What to do when your dog dies
When handling remains, always wear gloves and thoroughly clean any area that has been touched by the animal, as well as thoroughly cleaning any fluids that may have been spilt. It’s important to limit the spread of germs in the immediate aftermath.
You may wish to leave your pet at home for a few hours before organising a dead dog disposal; in which case, ensure that the body is left in a cool room, for no longer than 24 hours. Be aware that rigor mortis—the stiffening of joints after death—will begin to set in after around three to four hours.
Your local vet will be well placed to deal with dead dog disposal, and if you wish for it to be handled by them simply place a call as soon as possible. Your vet should then be able to organise the collection and subsequent burial or cremation, according to your preference.
If you wish for your dog to be cremated, it is possible to organise this yourself rather than going through a vet. Dog cremation is more costly than home burial, but gives owners a variety of options when it comes to memorialising their pet’s remains.
Crematoriums will return a dog’s ashes to their owner and these can be stored or scattered according to personal preference. Many owners choose to keep dog ashes in an urn or even store them in keepsake items, such as a piece of jewellery. Owners also often scatter their pet’s ashes in some of their favourite places or walks.

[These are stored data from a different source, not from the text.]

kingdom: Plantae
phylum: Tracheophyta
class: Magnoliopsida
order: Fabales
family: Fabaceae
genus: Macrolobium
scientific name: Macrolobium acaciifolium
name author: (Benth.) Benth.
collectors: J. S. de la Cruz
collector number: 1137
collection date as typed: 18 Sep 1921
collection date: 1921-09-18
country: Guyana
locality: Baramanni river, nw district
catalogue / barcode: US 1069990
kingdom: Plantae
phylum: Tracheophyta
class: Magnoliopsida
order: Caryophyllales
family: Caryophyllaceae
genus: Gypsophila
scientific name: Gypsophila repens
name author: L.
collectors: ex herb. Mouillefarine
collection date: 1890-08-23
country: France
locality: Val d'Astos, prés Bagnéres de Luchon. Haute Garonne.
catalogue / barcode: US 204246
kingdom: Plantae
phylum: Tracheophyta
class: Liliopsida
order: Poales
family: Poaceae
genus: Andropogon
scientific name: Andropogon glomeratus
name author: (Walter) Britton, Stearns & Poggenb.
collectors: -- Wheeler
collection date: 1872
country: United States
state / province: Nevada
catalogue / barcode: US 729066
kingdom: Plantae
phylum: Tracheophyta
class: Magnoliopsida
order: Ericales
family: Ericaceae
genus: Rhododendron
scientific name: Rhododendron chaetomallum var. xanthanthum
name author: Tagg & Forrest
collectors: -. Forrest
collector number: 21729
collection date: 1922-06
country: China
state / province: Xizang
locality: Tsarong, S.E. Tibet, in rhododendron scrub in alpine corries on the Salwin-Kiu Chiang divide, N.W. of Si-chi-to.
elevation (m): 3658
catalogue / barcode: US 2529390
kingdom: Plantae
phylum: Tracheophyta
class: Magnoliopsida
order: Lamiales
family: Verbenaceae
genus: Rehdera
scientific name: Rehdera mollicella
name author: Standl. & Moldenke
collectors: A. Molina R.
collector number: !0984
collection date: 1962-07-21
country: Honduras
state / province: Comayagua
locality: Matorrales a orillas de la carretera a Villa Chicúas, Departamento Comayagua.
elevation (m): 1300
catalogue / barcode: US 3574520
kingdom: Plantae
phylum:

Remember that there are various options when it comes to cremation, including communal or private cremation. If you’re planning to use your pet’s ashes for a specific memorial, do bare in mind that although crematoriums do make an effort to keep ashes separate during communal cremations, this cannot be guaranteed.
How much does it cost to cremate a dog?
The cost of dog cremation varies between different crematoriums and the options that they offer. These options depend on a variety of factors, such as the size of dog and whether a communal or private cremation is preferred. So, how much does it cost to cremate a dog? Overall costs will generally run to over £100.
Some owners choose to bury their dog at home. This option reduces the cost of dead dog disposal by avoiding expensive cremation costs and gives a final resting place to beloved pets, at home. If you’re thinking about home burial, it’s important to consider local laws. In the UK, it is legal to bury pets in a garden that you own. It isn’t legal to bury animals in the gardens of rented accommodation, any property that you don’t own, or in public places. If you choose to bury your dog, check with your vet that their remains are not hazardous to human health before proceeding and choose a place away from water sources.
When burying a dog at home, ensure that their grave is no less than three feet deep, to ensure that their remains stay covered. You may also wish to mark the burial site with a covering of stone, or even a potted plant.
There are some pet cemeteries and crematoriums around the UK that will provide burial services for dogs. This is generally a more expensive option than dog cremation, the final price being dependent on weight. Cemeteries may also require that remains be buried in a coffin or other container, which further adds to the overall cost.
Pet cemeteries will offer individual plots for dog burial and you may also erect a headstone or other memorial marker over the gravesite.
Grieving a pet
What to do when your dog dies is just the beginning of a process that can be very difficult for pet owners. For many, the passing of a beloved pet is similar to the death of a friend or family member and you should always seek support if needed.
Grieving a pet is always difficult, but there are many support groups and organisations to reach out to during this time.